* _Task directions_:
What's wanted is each entry repeated verbatim, minus its images.

*** Opening Listed records ***

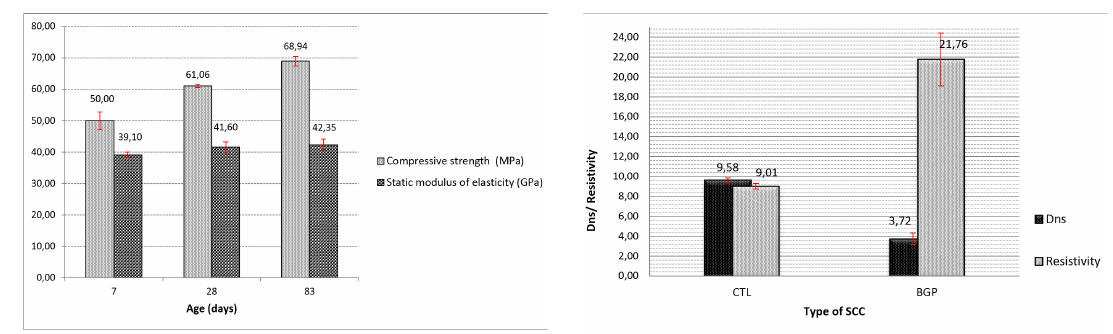
Figure 7. Results of compressive strength and modulus of elasticity for CTL SCC.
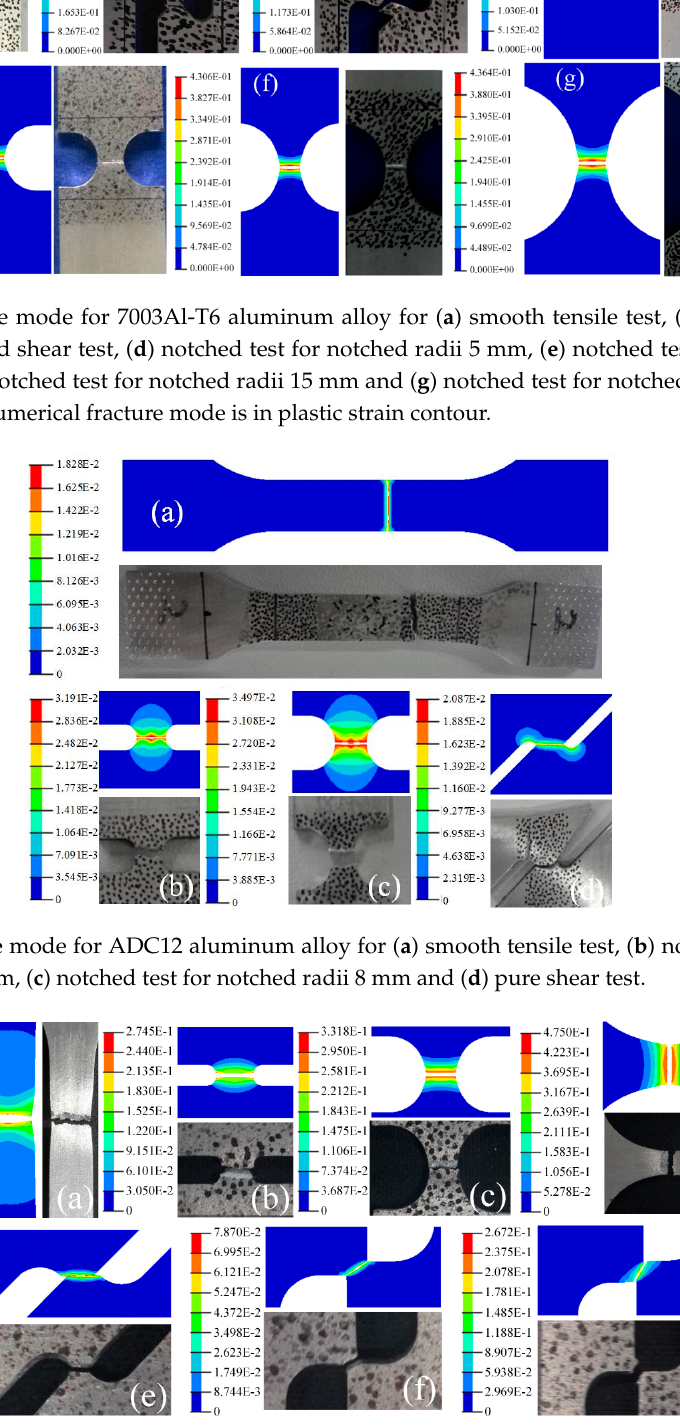
Figure 8. Fracture mode for ZK60 magnesium alloy for ( a ) smooth tensile test, ( b ) notched test for notched radii 1mm, ( c ) notched test for notched radii 5mm, ( d ) notched test for notched radii 10mm, ( e ) pure shear test, ( f ) shear and tensile test at shear angle 30° and ( g ) shear and tensile test at shear angle 60°.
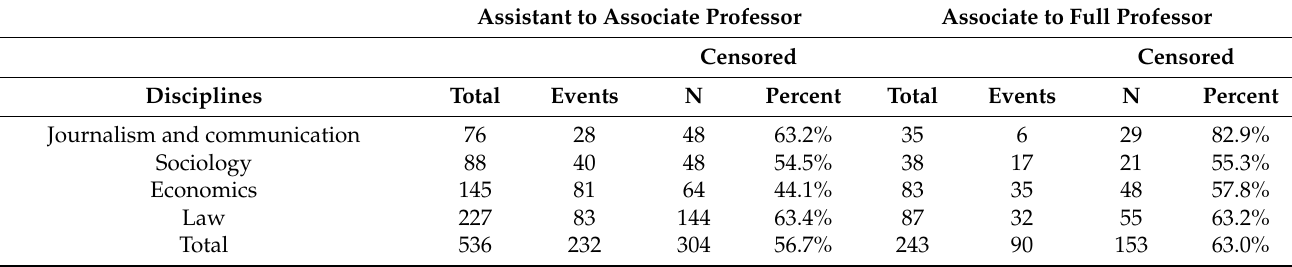
Table 1. Proportion of Each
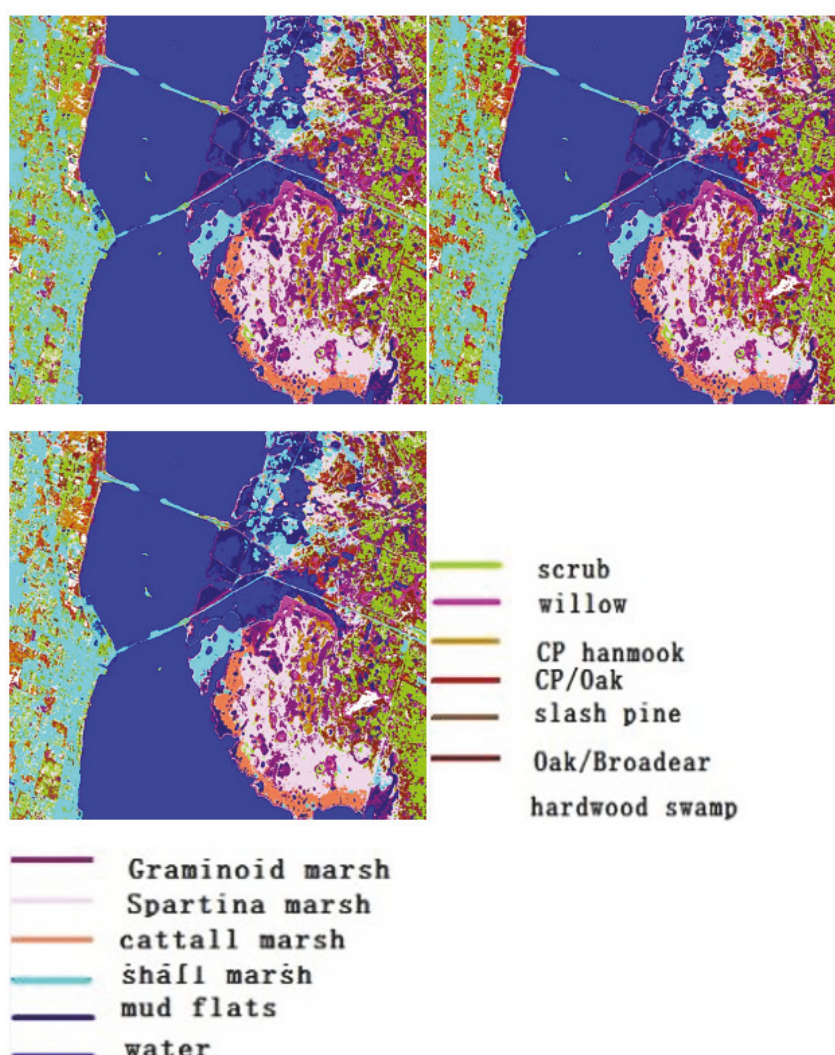
Figure 15: The classification results of support vector machine algorithm for AVIRIS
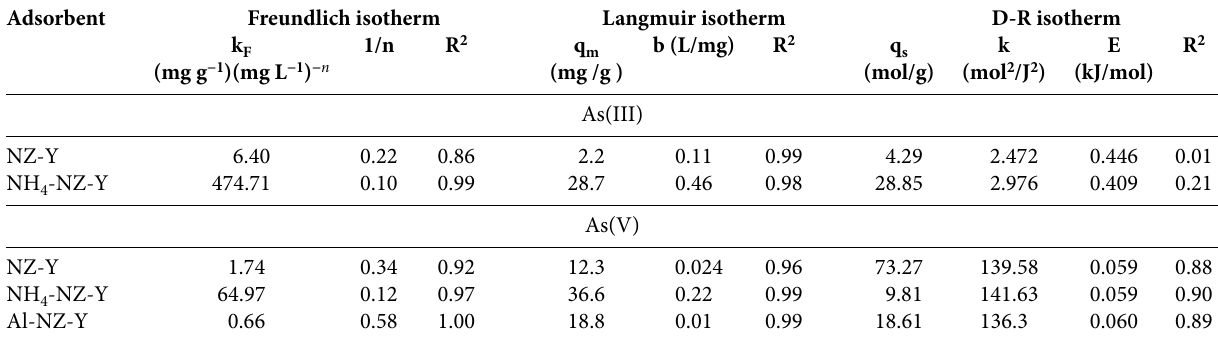
Table 5. Adsorption constants for removal of arsenic (III, V) from aqueous solution with natural and modified zeolites Adsorbent Freundlich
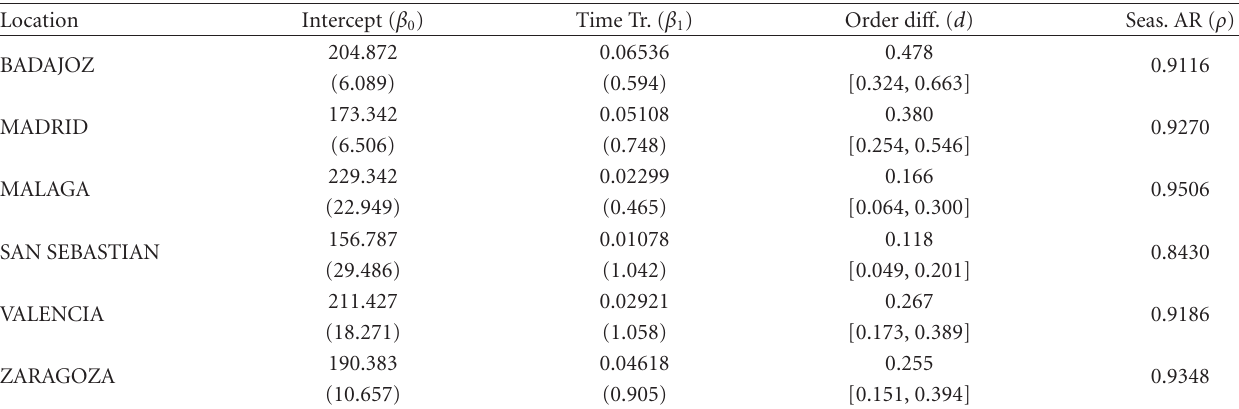
Table 1: Estimates of the time trend coe ffi cients, the fractional di ff erencing parameters, and the seasonal AR(1) coe ffi cients. Series: T max . ( t -values in parenthesis. In brackets the 95% confidence bands for the orders of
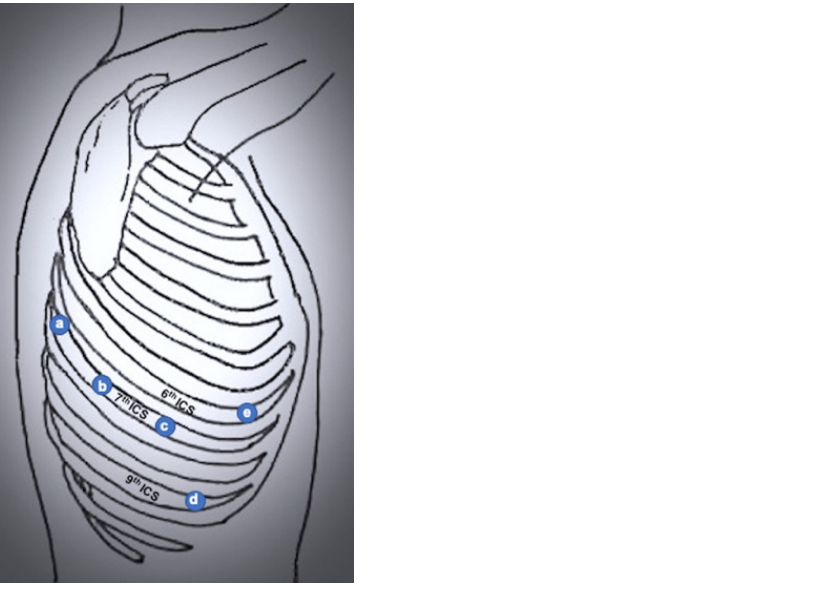
Figure 5. Port mapping of 4-port completely portal robotic lobectomy. ( a ) Robotic left arm 1 (lung retraction); ( b ) robotic left arm 2; ( c ) camera port; ( d ) assistant port; ( e ) robotic right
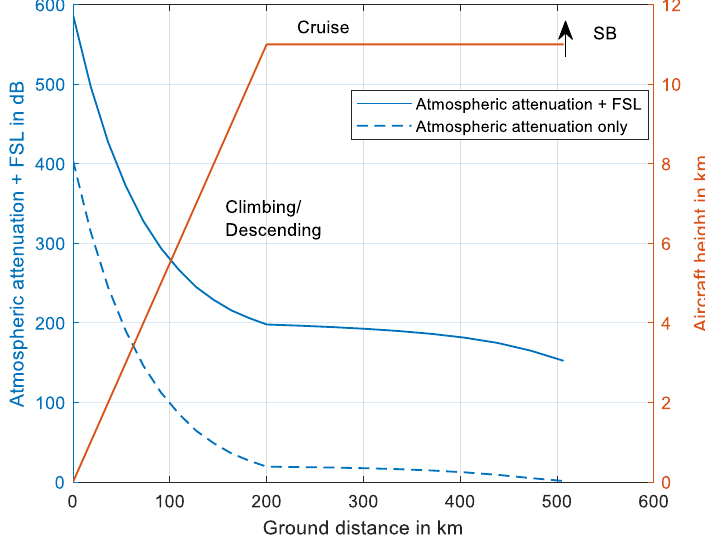
Figure 13. Flight signal attenuation performance at 66 GHz 5G mm-wave frequency.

*** Closing Listed records ***

* _Expected answer_:
Figure 7. Results of compressive strength and modulus of elasticity for CTL SCC.
Figure 8. Fracture mode for ZK60 magnesium alloy for ( a ) smooth tensile test, ( b ) notched test for notched radii 1mm, ( c ) notched test for notched radii 5mm, ( d ) notched test for notched radii 10mm, ( e ) pure shear test, ( f ) shear and tensile test at shear angle 30° and ( g ) shear and tensile test at shear angle 60°.
Table 1. Proportion of Each
Figure 15: The classification results of support vector machine algorithm for AVIRIS
Table 5. Adsorption constants for removal of arsenic (III, V) from aqueous solution with natural and modified zeolites Adsorbent Freundlich
Table 1: Estimates of the time trend coe ffi cients, the fractional di ff erencing parameters, and the seasonal AR(1) coe ffi cients. Series: T max . ( t -values in parenthesis. In brackets the 95% confidence bands for the orders of
Figure 5. Port mapping of 4-port completely portal robotic lobectomy. ( a ) Robotic left arm 1 (lung retraction); ( b ) robotic left arm 2; ( c ) camera port; ( d ) assistant port; ( e ) robotic right
Figure 13. Flight signal attenuation performance at 66 GHz 5G mm-wave frequency.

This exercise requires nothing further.